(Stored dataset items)
◇ ◇ ◇

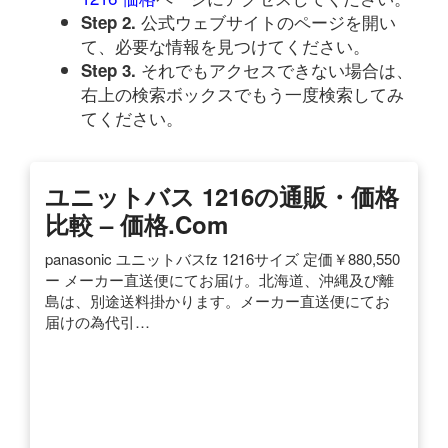
公式ウェブサイトのページを開い
Step 2.
て、必要な情報を見つけてください。
それでもアクセスできない場合は、
Step 3.
右上の検索ボックスでもう一度検索してみ
てください。
ユニットバス 1216の通販・価格
比較 – 価格.com
panasonic ユニットバスfz 1216サイズ 定価￥880,550
ー メーカー直送便にてお届け。北海道、沖縄及び離
島は、別途送料掛かります。メーカー直送便にてお
届けの為代引…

◇ ◇ ◇

### EXERCISE
Can you switch every "Step" in the items above to "ステップ" and give the lines back with nothing else changed, leaving out the pictures?

### SOLVED EXERCISE
公式ウェブサイトのページを開い
ステップ 2.
て、必要な情報を見つけてください。
それでもアクセスできない場合は、
ステップ 3.
右上の検索ボックスでもう一度検索してみ
てください。
ユニットバス 1216の通販・価格
比較 – 価格.com
panasonic ユニットバスfz 1216サイズ 定価￥880,550
ー メーカー直送便にてお届け。北海道、沖縄及び離
島は、別途送料掛かります。メーカー直送便にてお
届けの為代引…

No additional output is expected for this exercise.